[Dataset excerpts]

--- START ---

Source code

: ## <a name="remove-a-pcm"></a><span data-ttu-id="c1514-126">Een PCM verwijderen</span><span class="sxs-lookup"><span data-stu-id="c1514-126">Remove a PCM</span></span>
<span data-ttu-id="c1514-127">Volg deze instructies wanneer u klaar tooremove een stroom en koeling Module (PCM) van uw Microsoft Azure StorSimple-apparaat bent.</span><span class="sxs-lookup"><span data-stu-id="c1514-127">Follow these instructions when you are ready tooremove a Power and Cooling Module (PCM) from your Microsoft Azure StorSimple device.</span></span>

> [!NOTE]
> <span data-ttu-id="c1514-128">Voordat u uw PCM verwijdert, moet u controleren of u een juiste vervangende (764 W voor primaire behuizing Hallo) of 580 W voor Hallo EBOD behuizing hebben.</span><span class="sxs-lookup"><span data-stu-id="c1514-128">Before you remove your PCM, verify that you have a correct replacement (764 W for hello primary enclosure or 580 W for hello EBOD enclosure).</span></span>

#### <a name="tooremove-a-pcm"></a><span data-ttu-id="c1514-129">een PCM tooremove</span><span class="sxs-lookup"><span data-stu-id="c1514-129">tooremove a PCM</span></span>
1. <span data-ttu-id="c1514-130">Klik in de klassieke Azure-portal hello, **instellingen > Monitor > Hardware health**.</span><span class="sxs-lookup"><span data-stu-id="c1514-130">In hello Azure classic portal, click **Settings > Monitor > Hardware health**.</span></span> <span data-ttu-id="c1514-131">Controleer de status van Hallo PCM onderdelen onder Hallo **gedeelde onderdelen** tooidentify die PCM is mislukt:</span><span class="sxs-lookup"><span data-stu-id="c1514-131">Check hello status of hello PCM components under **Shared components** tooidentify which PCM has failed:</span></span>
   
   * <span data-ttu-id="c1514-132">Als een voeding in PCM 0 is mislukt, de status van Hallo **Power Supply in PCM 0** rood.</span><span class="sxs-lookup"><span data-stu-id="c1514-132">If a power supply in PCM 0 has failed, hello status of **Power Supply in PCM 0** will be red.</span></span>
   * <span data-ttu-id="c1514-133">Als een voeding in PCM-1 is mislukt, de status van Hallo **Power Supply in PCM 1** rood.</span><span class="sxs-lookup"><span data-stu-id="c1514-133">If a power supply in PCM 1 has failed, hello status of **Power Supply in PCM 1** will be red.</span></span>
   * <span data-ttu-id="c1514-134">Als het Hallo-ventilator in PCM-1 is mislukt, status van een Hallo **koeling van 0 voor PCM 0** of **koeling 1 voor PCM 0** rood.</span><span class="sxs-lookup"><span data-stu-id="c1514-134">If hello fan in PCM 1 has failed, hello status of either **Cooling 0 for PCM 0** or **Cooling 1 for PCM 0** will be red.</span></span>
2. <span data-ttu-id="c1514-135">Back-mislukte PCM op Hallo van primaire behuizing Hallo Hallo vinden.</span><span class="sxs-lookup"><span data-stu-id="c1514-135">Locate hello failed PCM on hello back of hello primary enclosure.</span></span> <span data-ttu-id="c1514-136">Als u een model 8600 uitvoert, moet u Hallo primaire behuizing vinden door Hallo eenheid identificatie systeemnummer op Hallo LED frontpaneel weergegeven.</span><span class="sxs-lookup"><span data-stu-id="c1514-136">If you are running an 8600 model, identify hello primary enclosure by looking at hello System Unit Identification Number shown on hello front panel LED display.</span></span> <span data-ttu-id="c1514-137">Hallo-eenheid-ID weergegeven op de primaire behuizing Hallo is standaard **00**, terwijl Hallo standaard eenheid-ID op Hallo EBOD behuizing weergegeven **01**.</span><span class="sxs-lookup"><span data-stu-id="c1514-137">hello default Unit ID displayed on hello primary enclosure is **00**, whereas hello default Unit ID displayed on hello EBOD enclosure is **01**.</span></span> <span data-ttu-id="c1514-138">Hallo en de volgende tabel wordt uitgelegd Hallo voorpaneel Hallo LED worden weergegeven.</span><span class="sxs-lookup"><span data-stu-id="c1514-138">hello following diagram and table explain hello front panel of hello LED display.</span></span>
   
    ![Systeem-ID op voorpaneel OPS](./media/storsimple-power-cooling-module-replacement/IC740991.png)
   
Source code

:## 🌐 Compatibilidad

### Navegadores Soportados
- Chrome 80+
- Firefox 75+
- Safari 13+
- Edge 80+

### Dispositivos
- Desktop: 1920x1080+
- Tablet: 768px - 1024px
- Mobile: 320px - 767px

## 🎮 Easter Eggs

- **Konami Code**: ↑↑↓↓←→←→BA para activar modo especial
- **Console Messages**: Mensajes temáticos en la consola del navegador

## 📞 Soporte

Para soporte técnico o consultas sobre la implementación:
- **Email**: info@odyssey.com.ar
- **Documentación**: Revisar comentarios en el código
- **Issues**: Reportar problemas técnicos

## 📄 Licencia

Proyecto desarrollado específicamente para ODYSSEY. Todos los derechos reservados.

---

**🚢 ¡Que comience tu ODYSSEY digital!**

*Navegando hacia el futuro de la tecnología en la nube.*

--- END ---

EXERCISE DESCRIPTION: The lines above, from the first through the one containing "hello EBOD enclosure).</span></span>", must be restated word for word, with nothing added.

THE COMPLETED TASK:
Source code

: ## <a name="remove-a-pcm"></a><span data-ttu-id="c1514-126">Een PCM verwijderen</span><span class="sxs-lookup"><span data-stu-id="c1514-126">Remove a PCM</span></span>
<span data-ttu-id="c1514-127">Volg deze instructies wanneer u klaar tooremove een stroom en koeling Module (PCM) van uw Microsoft Azure StorSimple-apparaat bent.</span><span class="sxs-lookup"><span data-stu-id="c1514-127">Follow these instructions when you are ready tooremove a Power and Cooling Module (PCM) from your Microsoft Azure StorSimple device.</span></span>

> [!NOTE]
> <span data-ttu-id="c1514-128">Voordat u uw PCM verwijdert, moet u controleren of u een juiste vervangende (764 W voor primaire behuizing Hallo) of 580 W voor Hallo EBOD behuizing hebben.</span><span class="sxs-lookup"><span data-stu-id="c1514-128">Before you remove your PCM, verify that you have a correct replacement (764 W for hello primary enclosure or 580 W for hello EBOD enclosure).</span></span>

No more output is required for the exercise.